The University of Utah claims that the “health and comfort of the animals has the highest priority.” If that is indeed the case, why all the black ink?

Now, to be fair to the university, some documents were a little clearer. We know the University paid out $462 to cover medical treatment for the employee who was bit by a mouse, but they refused to disclose who determined that amount. A department at the university—supported by your tax dollars and students’ tuition—funded the experiment gone wrong, but the university will not release which department made the grant. Another separate entity  also funded the research, but the university redacted the identity of this sponsor – we are not even sure if it’s public or private!

Last week, we filed paperwork to appeal the university’s attempts to keep their animal research activities in the shadows, and we intend to relentlessly pursue information about experiments the public is paying for. Though we have not yet been able to uncover so much about the U’s secretive laboratories, we are publicly releasing what we have obtained here.

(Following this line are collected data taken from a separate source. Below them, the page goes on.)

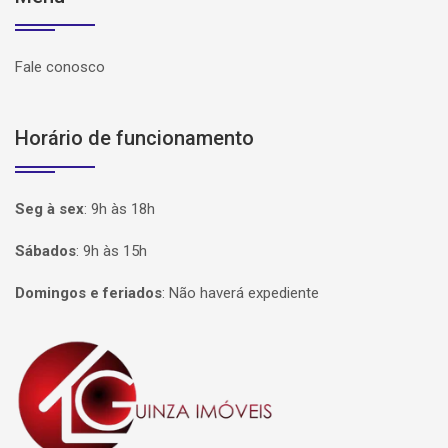
Fale conosco
Horário de funcionamento
Seg à sex
:
9h às 18h
Sábados
:
9h às 15h
Domingos e feriados
:
Não haverá expediente
Página inicial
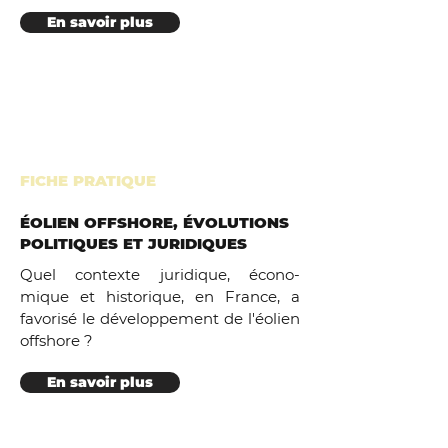
En savoir plus
FICHE PRATIQUE
ÉOLIEN OFFSHORE, ÉVOLUTIONS
POLITIQUES ET JURIDIQUES
Quel contexte juridique, écono-
mique et historique, en France, a
favorisé le développement de l'éolien
offshore ?
En savoir plus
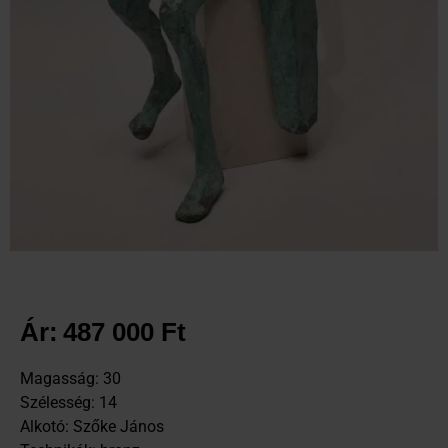
Ár:
487 000
Ft
Magasság: 30
Szélesség: 14
Alkotó: Szőke János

Public business must not be conducted in secret. We have a right to know.

Maria Hiatt is a resident of Salt Lake City and a student at the University of Utah pursuing a degree in public policy. Maria is the president of Students for Animal Welfare.

[1] Institute of Medicine and National Research Council. 2012. International Animal Research Regulations: Impact on Neuroscience Research: Workshop Summary. Washington, DC: The National Academies Press. p. 23.

[2] NIH Research Portfolio Online Reporting Tools (RePORTER) online database.